The Senate have saved our commerce from a dreadful blow which it would have sustained from a bill passed in the H. of D. imposing enormous duties, without waiting for the concurrence of the other States or even of Maryland. There is a rage at present for high duties, partly for the purpose of revenue, partly of forcing manufactures, which it is difficult to resist. It seems to be forgotten in the first case that in the arithmetic of the customs as Dean Swift observes 2 & 2 do not make four; and in the second that manufactures will come of themselves when we are ripe for them. A prevailing argument among others on the subject is that we ought not to be dependent on foreign nations for useful articles, as the event of a war may cut off all external supplies. This argument certainly loses its force when it is considered that in case of a war hereafter, we should stand on a very different ground from what we lately did. Neutral Nations, whose rights are becoming every day more & more extensive, would not now suffer themselves to be shut out from our ports, nor would the hostile Nation presume to attempt it. As far as relates to implements of war which are contraband, the argument for our fabrication of them is certainly good.
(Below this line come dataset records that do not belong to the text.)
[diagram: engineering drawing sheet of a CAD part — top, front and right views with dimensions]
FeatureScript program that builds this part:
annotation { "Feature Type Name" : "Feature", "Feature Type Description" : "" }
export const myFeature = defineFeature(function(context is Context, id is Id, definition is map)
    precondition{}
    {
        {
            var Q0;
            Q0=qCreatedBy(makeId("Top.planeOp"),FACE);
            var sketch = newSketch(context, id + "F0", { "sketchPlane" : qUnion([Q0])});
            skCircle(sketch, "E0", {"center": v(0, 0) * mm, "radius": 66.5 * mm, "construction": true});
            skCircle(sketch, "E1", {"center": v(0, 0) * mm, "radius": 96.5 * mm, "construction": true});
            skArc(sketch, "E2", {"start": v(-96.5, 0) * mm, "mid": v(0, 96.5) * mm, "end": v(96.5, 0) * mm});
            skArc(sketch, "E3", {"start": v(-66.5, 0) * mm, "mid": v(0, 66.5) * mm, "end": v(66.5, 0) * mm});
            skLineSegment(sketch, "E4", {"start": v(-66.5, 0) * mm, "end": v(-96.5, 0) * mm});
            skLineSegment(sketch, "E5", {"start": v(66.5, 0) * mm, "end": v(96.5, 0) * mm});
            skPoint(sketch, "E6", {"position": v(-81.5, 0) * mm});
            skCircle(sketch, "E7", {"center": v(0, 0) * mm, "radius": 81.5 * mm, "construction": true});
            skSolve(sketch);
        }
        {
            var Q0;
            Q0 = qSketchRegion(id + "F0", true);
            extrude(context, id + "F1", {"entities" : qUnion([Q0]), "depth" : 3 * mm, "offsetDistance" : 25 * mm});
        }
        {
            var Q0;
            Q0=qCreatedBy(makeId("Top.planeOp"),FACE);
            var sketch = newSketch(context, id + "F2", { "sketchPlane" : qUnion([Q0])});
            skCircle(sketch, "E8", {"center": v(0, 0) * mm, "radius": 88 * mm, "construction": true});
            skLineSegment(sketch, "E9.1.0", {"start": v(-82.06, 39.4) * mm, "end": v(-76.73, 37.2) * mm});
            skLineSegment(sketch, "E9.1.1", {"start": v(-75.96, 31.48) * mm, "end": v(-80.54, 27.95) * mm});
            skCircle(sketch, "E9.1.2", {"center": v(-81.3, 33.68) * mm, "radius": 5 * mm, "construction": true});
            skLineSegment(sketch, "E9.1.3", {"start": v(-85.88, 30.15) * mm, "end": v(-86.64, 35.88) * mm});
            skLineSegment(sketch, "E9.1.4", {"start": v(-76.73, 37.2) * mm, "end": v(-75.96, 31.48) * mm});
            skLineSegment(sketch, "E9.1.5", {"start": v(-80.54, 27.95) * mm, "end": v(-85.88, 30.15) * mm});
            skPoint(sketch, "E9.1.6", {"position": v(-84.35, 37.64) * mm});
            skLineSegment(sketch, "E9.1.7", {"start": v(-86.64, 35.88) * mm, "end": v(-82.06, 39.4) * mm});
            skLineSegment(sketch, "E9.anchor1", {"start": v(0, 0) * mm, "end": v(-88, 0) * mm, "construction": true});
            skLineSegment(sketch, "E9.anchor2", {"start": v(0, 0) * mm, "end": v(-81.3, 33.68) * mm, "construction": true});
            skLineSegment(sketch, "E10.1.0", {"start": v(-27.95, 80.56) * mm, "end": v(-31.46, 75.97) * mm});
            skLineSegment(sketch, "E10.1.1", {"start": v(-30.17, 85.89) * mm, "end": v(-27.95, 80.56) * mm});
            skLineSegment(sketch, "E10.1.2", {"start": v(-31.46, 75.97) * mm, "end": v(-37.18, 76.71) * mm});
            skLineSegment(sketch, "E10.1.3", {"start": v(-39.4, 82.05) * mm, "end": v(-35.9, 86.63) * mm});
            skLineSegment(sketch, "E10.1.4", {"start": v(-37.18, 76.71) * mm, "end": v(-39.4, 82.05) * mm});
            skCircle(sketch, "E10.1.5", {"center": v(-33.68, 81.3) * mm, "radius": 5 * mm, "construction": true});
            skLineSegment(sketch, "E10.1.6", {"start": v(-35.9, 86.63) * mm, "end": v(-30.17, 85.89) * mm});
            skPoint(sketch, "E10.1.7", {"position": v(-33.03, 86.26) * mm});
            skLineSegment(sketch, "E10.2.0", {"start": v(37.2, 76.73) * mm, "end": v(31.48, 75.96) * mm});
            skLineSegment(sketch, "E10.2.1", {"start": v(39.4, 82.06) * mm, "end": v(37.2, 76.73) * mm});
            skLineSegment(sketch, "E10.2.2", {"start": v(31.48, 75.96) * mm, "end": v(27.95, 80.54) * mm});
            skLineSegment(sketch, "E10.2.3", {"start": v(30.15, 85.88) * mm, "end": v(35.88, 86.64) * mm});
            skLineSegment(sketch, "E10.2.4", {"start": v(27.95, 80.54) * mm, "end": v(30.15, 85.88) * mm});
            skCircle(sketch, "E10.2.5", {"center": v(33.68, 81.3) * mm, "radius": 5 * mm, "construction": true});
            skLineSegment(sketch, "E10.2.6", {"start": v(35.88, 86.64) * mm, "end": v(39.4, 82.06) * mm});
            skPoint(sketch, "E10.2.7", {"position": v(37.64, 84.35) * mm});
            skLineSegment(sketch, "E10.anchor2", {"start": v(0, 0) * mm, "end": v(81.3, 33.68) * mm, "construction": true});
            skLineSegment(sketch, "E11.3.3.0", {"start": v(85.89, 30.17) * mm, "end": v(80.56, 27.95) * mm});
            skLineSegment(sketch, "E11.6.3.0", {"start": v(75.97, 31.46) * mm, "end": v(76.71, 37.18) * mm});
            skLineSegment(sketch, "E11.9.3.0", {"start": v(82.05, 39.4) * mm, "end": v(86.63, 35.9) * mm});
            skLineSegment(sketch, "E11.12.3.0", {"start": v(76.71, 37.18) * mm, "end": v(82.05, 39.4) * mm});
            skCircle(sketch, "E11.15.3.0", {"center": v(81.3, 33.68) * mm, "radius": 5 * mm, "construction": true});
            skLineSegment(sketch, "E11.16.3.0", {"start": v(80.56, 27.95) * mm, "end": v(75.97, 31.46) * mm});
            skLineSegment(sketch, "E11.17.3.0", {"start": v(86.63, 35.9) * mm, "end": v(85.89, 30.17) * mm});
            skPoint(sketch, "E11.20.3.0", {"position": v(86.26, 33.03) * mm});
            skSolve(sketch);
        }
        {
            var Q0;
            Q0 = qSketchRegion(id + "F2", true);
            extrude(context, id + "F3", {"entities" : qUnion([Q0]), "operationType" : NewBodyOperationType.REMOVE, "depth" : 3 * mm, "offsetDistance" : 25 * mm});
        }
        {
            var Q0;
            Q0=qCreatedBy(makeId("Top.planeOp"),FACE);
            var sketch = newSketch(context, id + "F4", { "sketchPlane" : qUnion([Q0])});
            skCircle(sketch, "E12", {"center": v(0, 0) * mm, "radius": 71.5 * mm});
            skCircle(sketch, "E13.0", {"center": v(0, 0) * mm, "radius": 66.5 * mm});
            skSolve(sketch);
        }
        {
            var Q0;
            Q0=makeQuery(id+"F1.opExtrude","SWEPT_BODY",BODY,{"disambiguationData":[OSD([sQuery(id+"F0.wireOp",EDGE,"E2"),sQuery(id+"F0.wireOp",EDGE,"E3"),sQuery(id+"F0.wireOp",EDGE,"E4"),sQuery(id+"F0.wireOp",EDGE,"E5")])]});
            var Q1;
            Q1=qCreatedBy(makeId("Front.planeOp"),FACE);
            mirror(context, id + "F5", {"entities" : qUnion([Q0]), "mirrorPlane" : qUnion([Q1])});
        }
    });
Our latest information from the Eastwd. has not removed our apprehensions of ominous events in that quarter. It is pretty certain that the seditious party has become formidable in the Govt. and that they have opened a counication with the viceroy of Canada. I am not enough acquainted with the proceedings of Congress to judge of some of the points, which you advert to. The regulations of their land office have appeared to me nearly in the light in which they do to you. I expect to set out in a few days for N. York, when I shall revive my claim to a correspondence which formerly gave me so much pleasure and which will enable me perhaps to answer your queries. The end of my paper will excuse an abrupt but affecte Adieu.
[1 ]Washington declined re-election to the presidency of the Society of the Cincinnati, chiefly because he did not wish to participate in a contest over a proposed change in the plan of the society, which was to be discussed at the meeting to be held at Philadelphia in May. He gave, as his reasons for not attending, his occupations, his precarious health, and that he desired to live in retirement. To serve in the federal convention when the Cincinnati were in session might put him in a false position. He finally yielded, however, to the pleadings of his friends. Washington to Madison, December 16, 1786, Ford’s Writings of Washington,ii, 92, et seq.